Paris (AFP) - Consumption patterns in wealthy European Union countries are having detrimental environmental impacts in poorer EU nations, a study Thursday found, exposing harmful inequalities on the continent.
The study looked at 10 key environmental impacts -- including greenhouse gas emissions, toxins in water and soil, air pollution and land use -- in supply chain countries and stacked them up against GDP levels in EU nations.
The negative impacts went beyond Europe -- Brazil, China, India and Japan were included -- but the most striking findings were on the continent.
"There are huge inequalities between the EU, and that was the surprising thing," said the study's co-author Klaus Hubacek from the University of Groningen in the Netherlands.
Poorer countries within the EU were affected, but also non-EU countries like Albania, Montenegro, Serbia, Ukraine and Moldova, said the study, published Thursday in Nature Sustainability.
"Eastern Europe consistently ranked as the region receiving the lowest share of economic value added compared to environmental pressures and impacts associated with EU consumption," the press release said.
The researchers studied a "giant matrix" of data from 1995 to 2019, Hubacek said, examining GDP growth related to consumption of things like food, clothing, manufactured products and services, compared to environmental impact.
They found that wealthier European nations saw a positive GDP impact, while "outsourcing" environmental impact to places providing consumer goods.
The impacts "increased notably outside the EU, while decreasing within the bloc," the study said.
'Winners and losers'
Some of the environmental impacts come down to lax environmental laws in poorer countries, or reliance on older technologies and equipment that could be harmful or more polluting -- some of which would not be allowed in EU countries.

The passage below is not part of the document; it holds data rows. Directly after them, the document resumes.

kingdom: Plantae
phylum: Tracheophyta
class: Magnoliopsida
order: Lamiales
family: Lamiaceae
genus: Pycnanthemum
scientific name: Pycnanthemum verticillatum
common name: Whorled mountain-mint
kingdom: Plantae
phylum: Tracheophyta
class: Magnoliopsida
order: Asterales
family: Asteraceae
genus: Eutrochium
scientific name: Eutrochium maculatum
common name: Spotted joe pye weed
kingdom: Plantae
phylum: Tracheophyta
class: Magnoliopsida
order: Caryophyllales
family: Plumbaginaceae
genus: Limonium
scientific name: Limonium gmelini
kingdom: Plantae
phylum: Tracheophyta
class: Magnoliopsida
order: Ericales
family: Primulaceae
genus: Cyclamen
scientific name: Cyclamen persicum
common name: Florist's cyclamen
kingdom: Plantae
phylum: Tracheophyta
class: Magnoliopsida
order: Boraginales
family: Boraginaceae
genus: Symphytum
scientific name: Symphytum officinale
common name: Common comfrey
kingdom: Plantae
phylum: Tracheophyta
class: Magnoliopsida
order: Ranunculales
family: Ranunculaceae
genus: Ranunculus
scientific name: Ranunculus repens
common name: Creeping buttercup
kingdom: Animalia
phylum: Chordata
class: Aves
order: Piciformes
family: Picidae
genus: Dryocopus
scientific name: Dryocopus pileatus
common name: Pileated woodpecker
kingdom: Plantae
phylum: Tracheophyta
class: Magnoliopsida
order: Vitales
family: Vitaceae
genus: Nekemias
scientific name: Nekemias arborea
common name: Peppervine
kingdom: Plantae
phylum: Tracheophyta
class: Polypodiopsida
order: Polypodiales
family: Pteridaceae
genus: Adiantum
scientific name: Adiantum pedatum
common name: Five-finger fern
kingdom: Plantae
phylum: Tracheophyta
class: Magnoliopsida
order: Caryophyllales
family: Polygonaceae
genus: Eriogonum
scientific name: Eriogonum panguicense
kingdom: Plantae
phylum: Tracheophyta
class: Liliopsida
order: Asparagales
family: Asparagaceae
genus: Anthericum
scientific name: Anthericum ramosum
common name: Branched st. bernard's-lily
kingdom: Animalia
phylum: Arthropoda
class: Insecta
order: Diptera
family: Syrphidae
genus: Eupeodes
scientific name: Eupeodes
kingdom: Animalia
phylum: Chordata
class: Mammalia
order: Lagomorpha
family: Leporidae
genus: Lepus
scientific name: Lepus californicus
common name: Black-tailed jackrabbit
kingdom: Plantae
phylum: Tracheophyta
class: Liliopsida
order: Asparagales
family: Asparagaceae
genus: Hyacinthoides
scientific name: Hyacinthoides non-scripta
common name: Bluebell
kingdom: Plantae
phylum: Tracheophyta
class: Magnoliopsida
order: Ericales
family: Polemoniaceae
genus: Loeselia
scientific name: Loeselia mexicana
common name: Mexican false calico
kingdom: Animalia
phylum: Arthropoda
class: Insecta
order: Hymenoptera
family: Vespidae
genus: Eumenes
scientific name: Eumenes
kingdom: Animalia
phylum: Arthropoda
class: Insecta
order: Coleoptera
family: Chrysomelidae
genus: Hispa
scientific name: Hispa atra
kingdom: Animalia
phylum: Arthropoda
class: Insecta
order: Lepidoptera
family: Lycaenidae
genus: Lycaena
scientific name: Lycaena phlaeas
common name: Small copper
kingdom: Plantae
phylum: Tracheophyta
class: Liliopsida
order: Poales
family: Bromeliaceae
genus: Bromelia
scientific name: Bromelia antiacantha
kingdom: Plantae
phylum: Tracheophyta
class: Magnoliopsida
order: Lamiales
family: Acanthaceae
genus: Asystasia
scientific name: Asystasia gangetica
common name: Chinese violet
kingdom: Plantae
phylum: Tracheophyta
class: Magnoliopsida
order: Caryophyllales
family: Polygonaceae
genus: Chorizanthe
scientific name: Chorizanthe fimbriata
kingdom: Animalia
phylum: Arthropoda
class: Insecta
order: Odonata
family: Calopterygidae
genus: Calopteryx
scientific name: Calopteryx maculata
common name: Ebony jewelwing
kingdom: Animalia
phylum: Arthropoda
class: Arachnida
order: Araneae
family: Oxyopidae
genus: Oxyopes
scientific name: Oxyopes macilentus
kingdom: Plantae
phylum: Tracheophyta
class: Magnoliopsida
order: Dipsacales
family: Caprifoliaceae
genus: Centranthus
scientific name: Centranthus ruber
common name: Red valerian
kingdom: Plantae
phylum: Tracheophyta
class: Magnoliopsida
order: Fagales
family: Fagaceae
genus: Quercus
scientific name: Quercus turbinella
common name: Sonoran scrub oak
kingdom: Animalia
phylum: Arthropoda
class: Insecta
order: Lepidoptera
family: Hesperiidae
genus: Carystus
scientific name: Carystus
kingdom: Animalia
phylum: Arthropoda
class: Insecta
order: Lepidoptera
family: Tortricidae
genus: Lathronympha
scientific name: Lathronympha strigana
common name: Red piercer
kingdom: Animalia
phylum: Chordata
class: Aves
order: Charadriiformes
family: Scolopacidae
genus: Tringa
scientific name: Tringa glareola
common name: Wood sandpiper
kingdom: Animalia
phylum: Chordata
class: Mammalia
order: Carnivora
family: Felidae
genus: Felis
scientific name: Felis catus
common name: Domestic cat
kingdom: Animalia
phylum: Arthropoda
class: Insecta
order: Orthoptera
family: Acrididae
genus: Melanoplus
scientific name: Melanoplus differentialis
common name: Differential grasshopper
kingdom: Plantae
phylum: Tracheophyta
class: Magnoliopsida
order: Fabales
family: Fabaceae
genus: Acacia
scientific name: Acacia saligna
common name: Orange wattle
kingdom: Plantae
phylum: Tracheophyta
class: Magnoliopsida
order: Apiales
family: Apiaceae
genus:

The impact was also seen within the EU.
Agricultural producers Spain and Greece, for example, saw disproportionate impacts on water, biodiversity and land use compared to the economic benefits from producing goods largely exported beyond their borders.
"It's a fascinating part of the picture that we have rich and poor, and winners and losers, within countries and regions," Hubacek told AFP.
He said consumers could shift consumption patterns -- eating less inexpensive meat from countries with lax environmental laws, for example -- but also called on the EU to roll out tougher import rules.
One solution could be to impose a border tax adjustment so goods from countries where environmental impact is higher would face higher import tariffs.
"It's improving the efficiency along the entire supply chain, meaning we have to improve the environmental problems here, as well as abroad," Hubacek said from the Netherlands.
"We can't just focus on our own little backyard, but also see what damage we do elsewhere."
The research was initiated by Greenpeace, which wanted to examine the impact of the EU's Green Deal climate plan.